A life cycle analysis from the U.S. Department of Energy’s Argonne National Laboratory suggested that chemically recycling plastics entails lower greenhouse gas emissions than virgin production.
The study, supported by the American Chemistry Council, analyzed data collected from 2017 to 2021 from eight U.S. facilities that use pyrolysis to process LDPE and HDPE at some level.
The terms “chemical recycling” and “advanced recycling” generally refer to a wide array of processes that use heat, pressure and solvents to break down the molecular chains of polymers into liquids or gasses that can then be processed into fuels, oils, waxes, new plastics or other chemical products.

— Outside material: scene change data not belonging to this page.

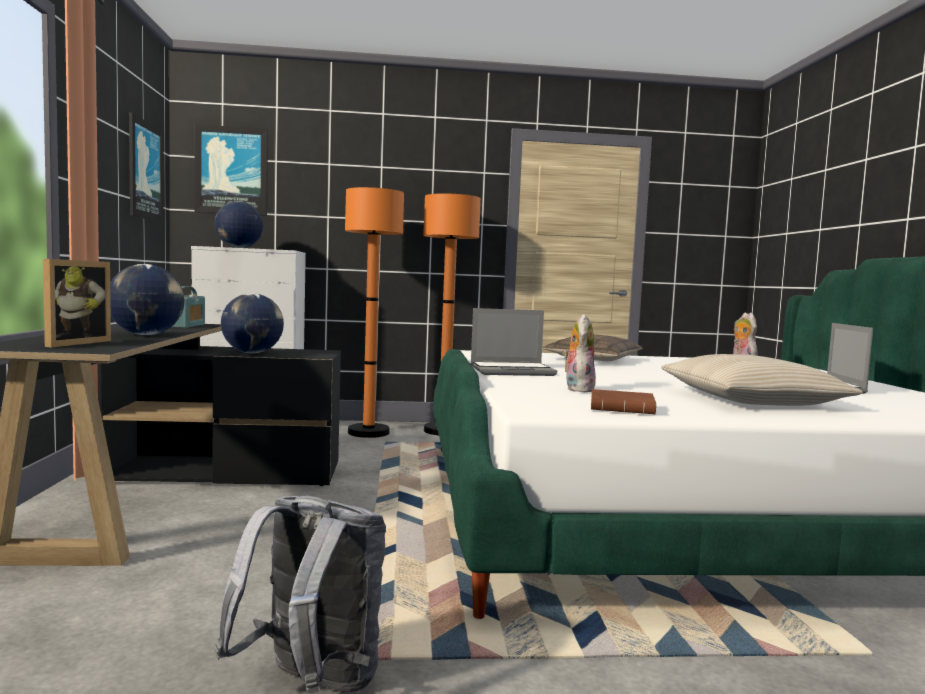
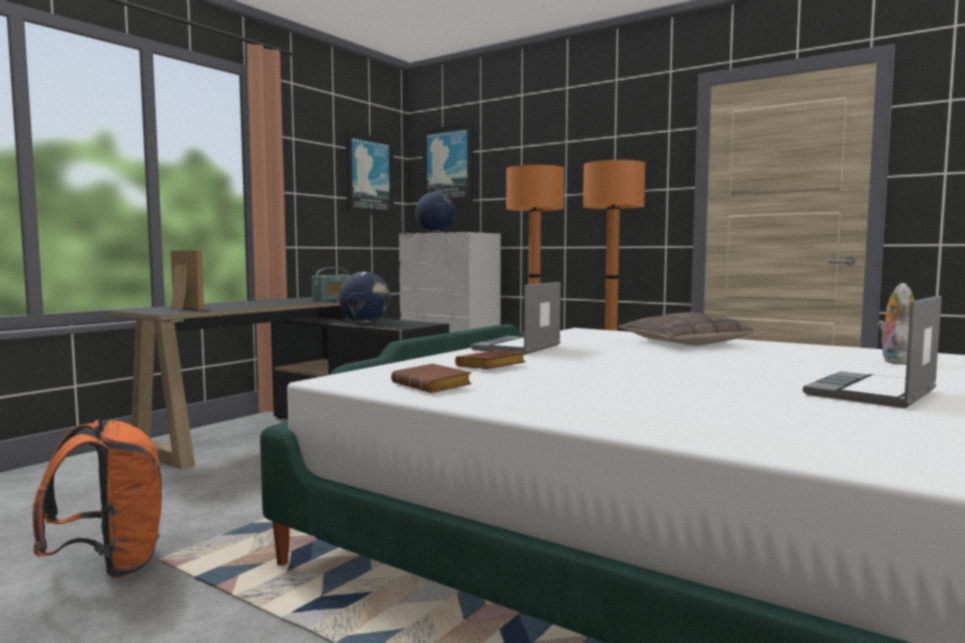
camera: 40 degrees right, 0 degrees up
(72, 343) = (182, 308): picture frame -> picture frame turned 105 degrees counterclockwise
(147, 335) = (260, 305): globe -> none
(310, 686) = (110, 566): grey backpack -> orange backpack
(513, 371) = (517, 347): laptop -> laptop turned 90 degrees clockwise
(577, 389) = (491, 366): plush toy -> brown book
(751, 400) = (644, 395): beige pillow -> none

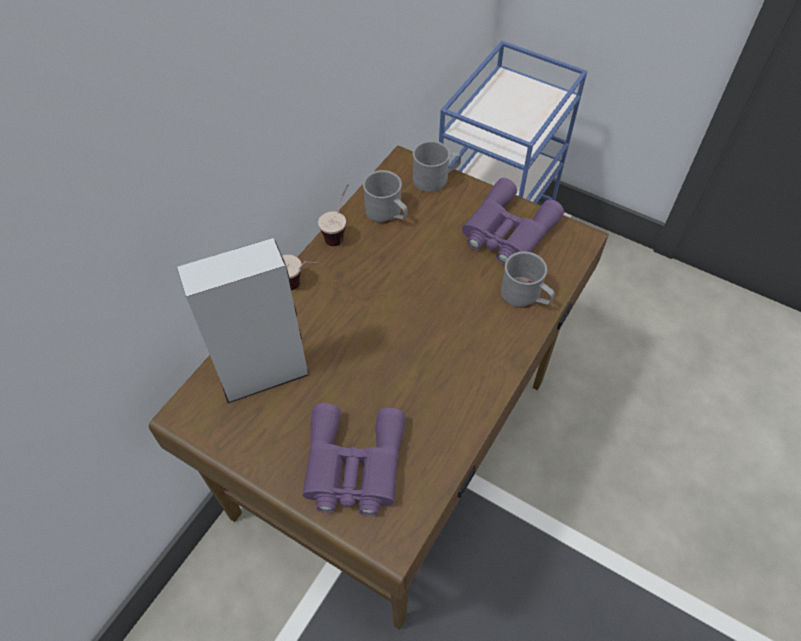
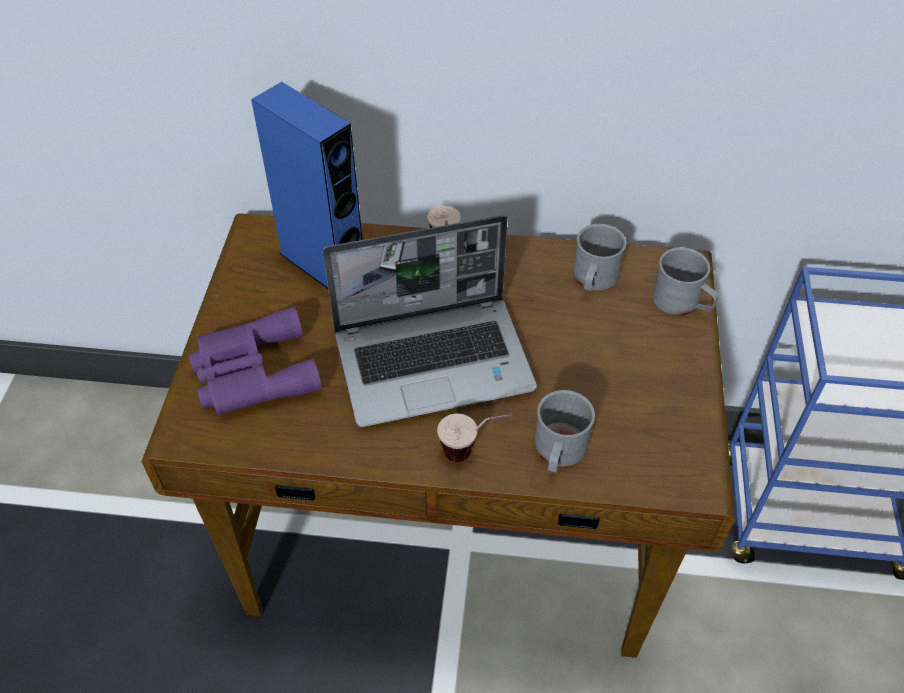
camera: 65 degrees right, 5 degrees down
(264, 375) = (323, 266): grey speaker -> blue speaker
(339, 232) = (537, 251): cup -> cup (473, 451)
(410, 335) = (435, 361): none -> laptop
(506, 231) = (649, 400): purple binoculars -> none

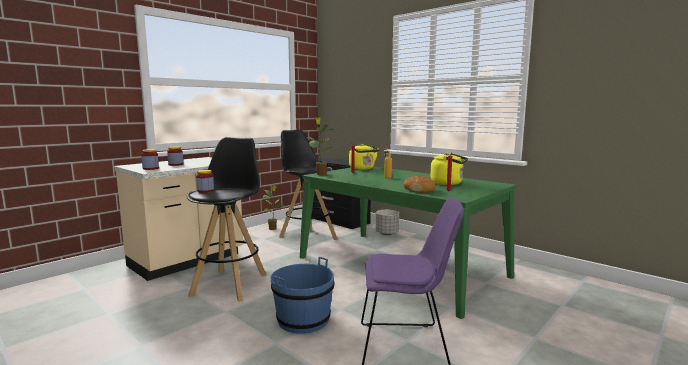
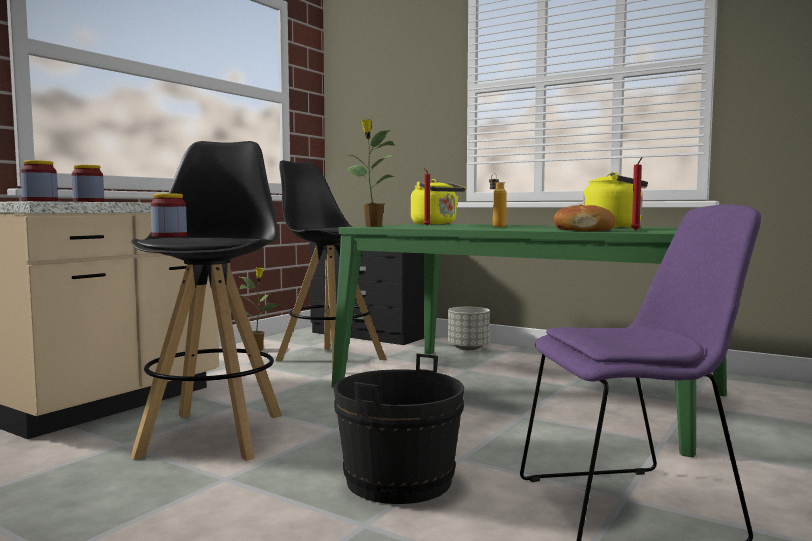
camera: 10 degrees left, 5 degrees down
(303, 320) = (399, 481): blue bucket -> black bucket

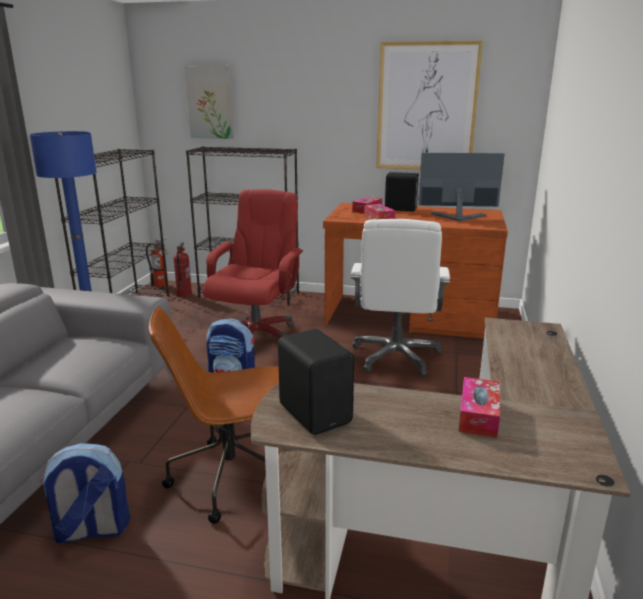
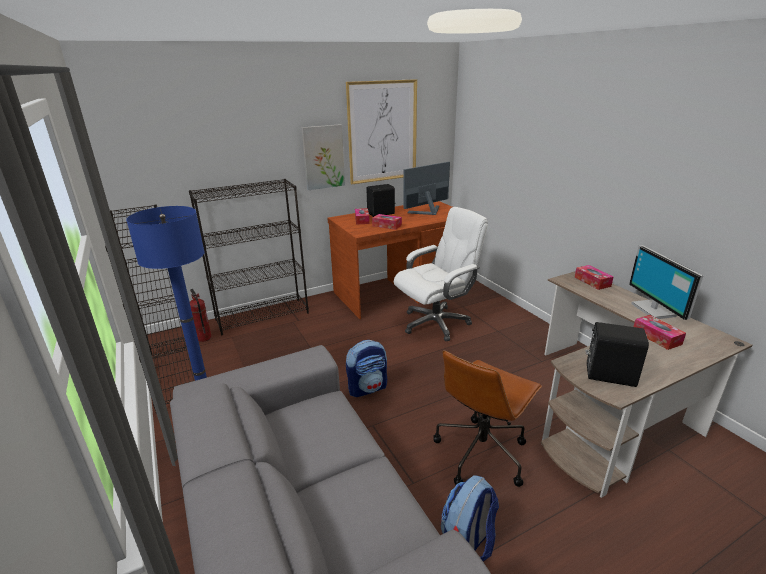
camera: 40 degrees left, 5 degrees up
(162, 286) = (167, 338): fire extinguisher -> none
(210, 102) = (190, 146): picture -> picture (323, 157)
(256, 335) = (326, 347): red office chair -> none
(396, 356) = (436, 323): white office chair -> white office chair turned 90 degrees counterclockwise
(541, 338) = (592, 281): none -> tissue box
(560, 394) = (654, 310): none -> monitor

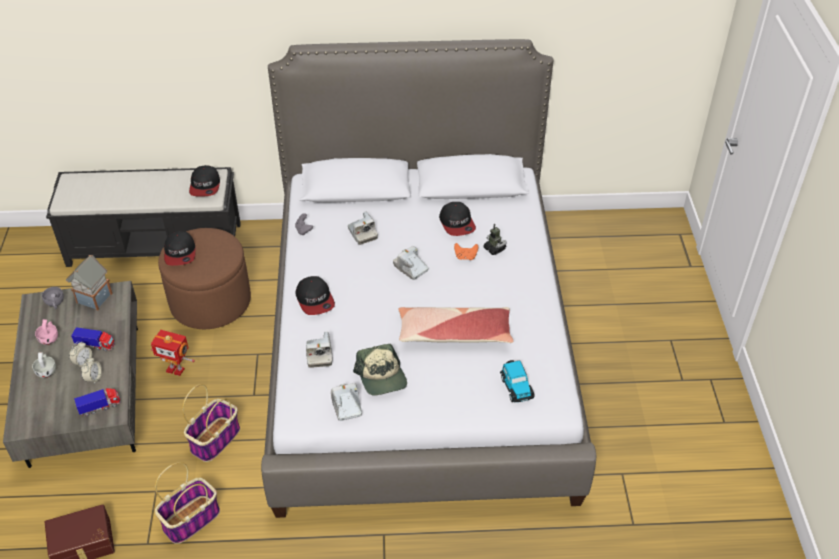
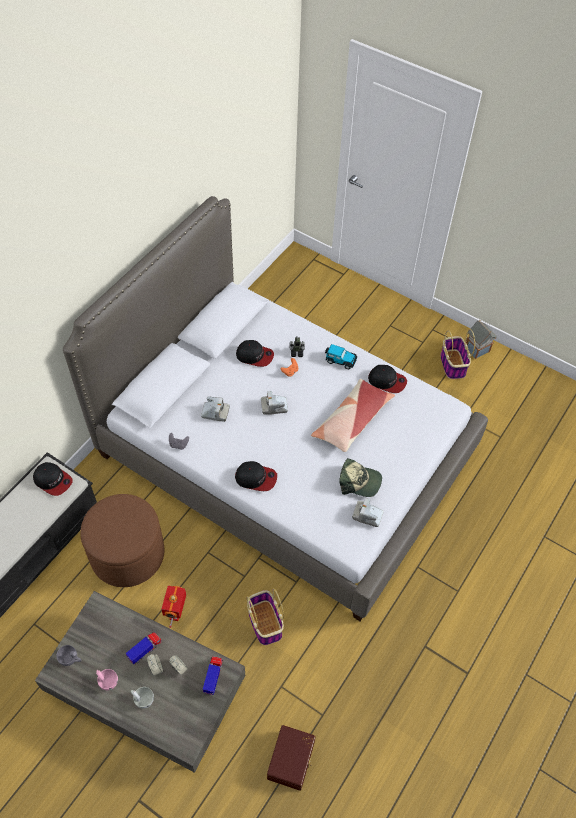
camera: 55 degrees left, 10 degrees up
(94, 299) = (91, 627): toy house -> toy house (477, 350)
(176, 369) = (176, 614): toy robot -> toy robot turned 135 degrees clockwise
(180, 253) = (106, 539): cap -> cap (387, 381)
(191, 519) = (323, 675): basket -> basket (452, 364)
(319, 355) = (311, 505): camera -> none
(516, 387) = (421, 418): toy car -> toy car (340, 360)

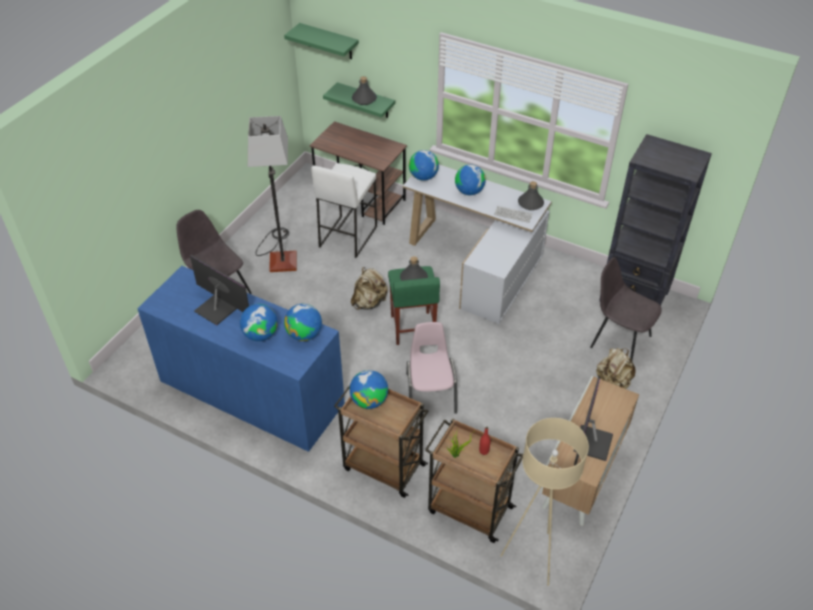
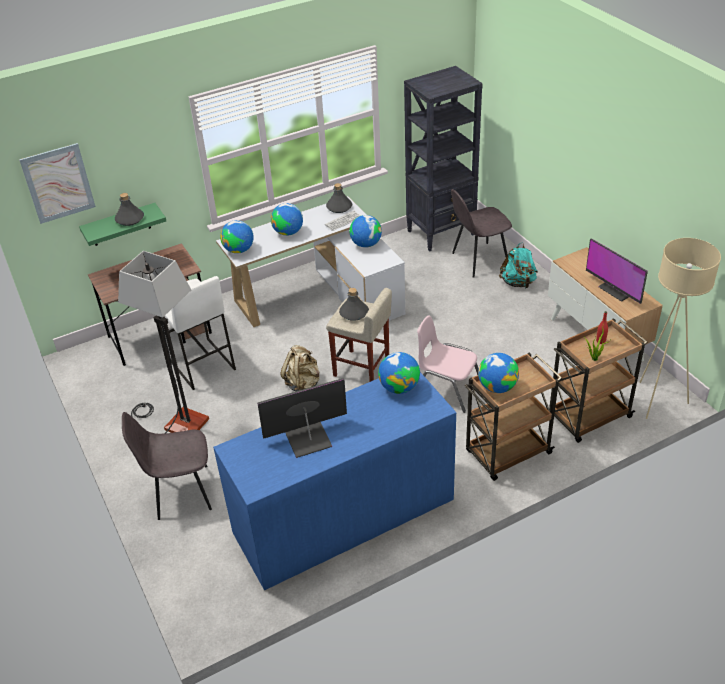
camera: 55 degrees left, 5 degrees down
(260, 335) = (373, 418): globe -> globe (366, 244)
(329, 41) = (58, 183): green shelf -> picture
(412, 328) = (362, 368): green stool -> beige stool
(612, 383) = (518, 283): beige backpack -> turquoise backpack

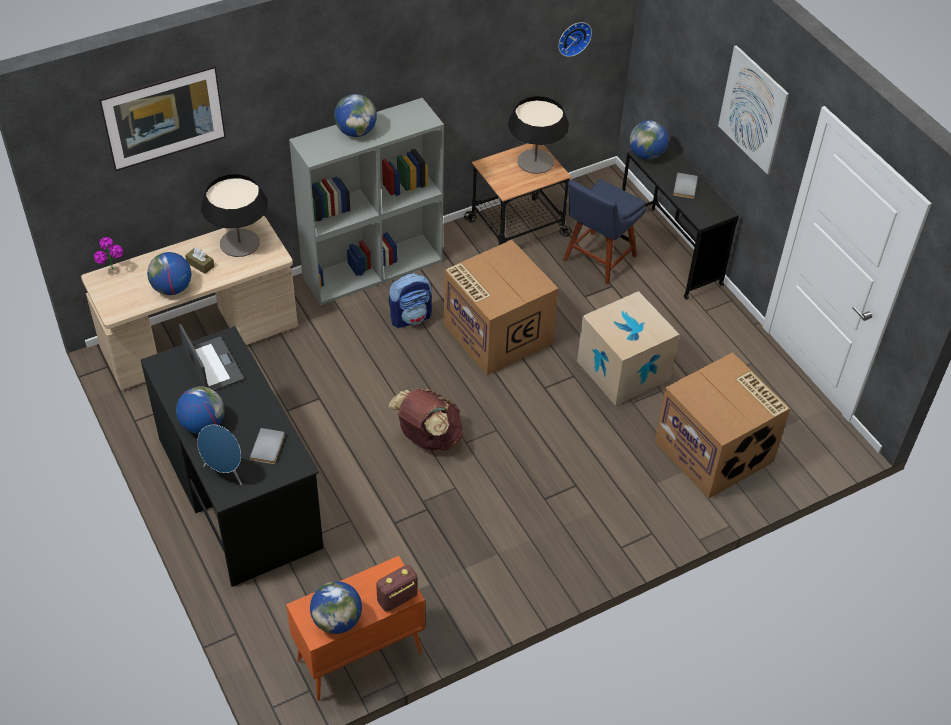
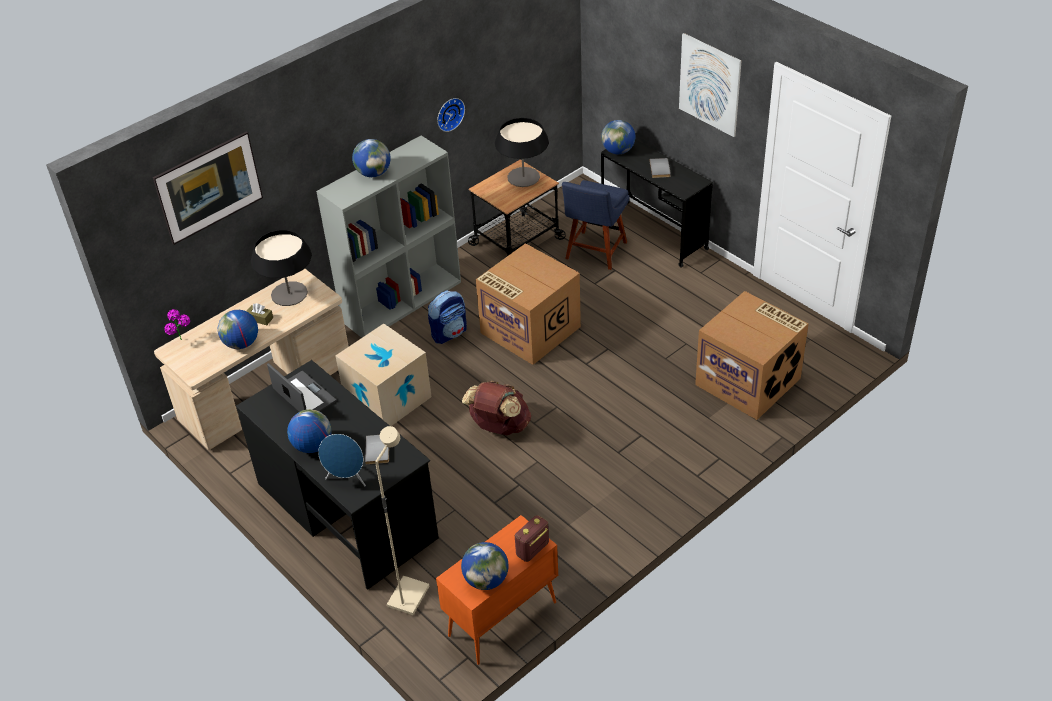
camera: 10 degrees left, 5 degrees down
(270, 605) = (407, 596): none -> beige floor lamp
(573, 37) = (534, 62): wall clock -> wall clock (449, 113)
(623, 370) = (648, 334): cardboard box -> cardboard box (387, 398)

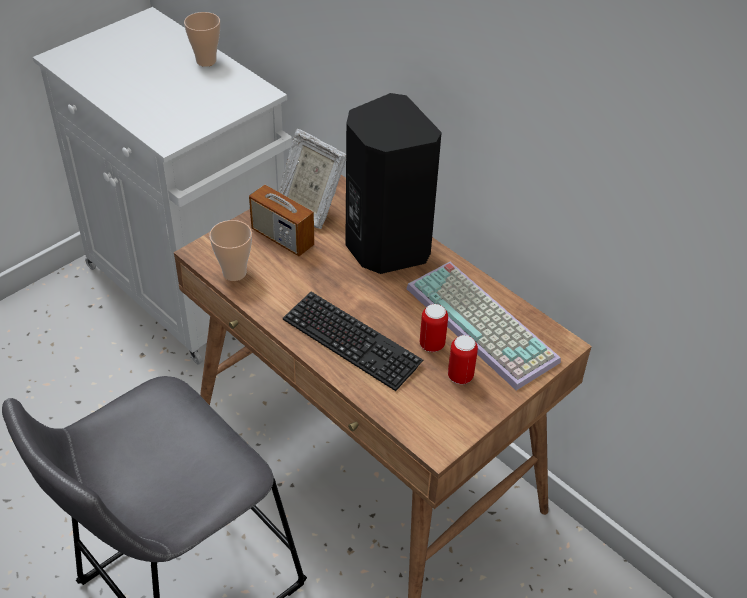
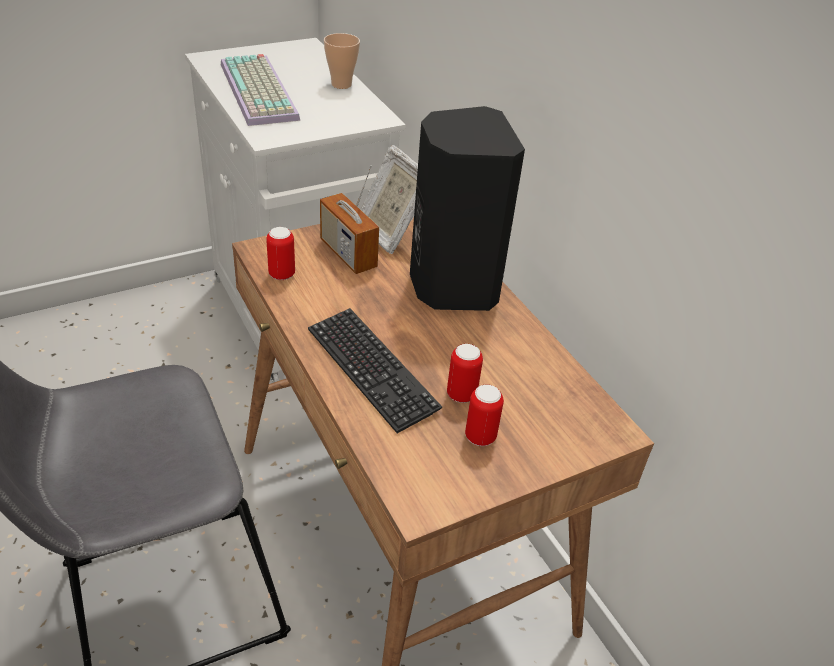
camera: 15 degrees right, 5 degrees down
(234, 273) = (282, 274): cup -> can
(484, 324) = (532, 388): keyboard -> keyboard (261, 91)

According to the report, there’s an 18% decrease in greenhouse gas emissions when making LDPE with 5% pyrolysis oil compared to virgin oil-derived plastics. For HDPE, that decrease is 23%.
“When factoring in current end-of-life practices for many plastics in the U.S., such as incineration, there is a further 40% to 50% reduction in GHG emissions when manufacturing pyrolysis-based LDPE and HDPE,” the report noted.
Potential reductions are much higher in the European Union – up to 131% – because there is more incineration, the report stated.
The study noted that the data for pyrolysis oil production came from industry operations, but were also based on standard operations available in literature and “discussions with the industry partners because this information is considered sensitive and proprietary.”
Pahola Thathiana Benavides, Argonne principal energy systems analyst and study author, said in a press release that chemical recycling “is poised to play a major role in achieving global sustainability goals by reducing waste and GHG emissions.”
“It can transform hard-to-recycle plastics into a multitude of high-value raw materials, reducing the need for fossil resources and potentially minimizing the environmental impact of waste management,” Thathiana Benavides added.
The report noted that fully taking advantage of the technology’s potential “will require larger infrastructure for collection, transportation, sorting and pyrolysis conversion, improvements in sortation yields and agreements between different stakeholders in the plastic recycling and manufacturing supply chain.”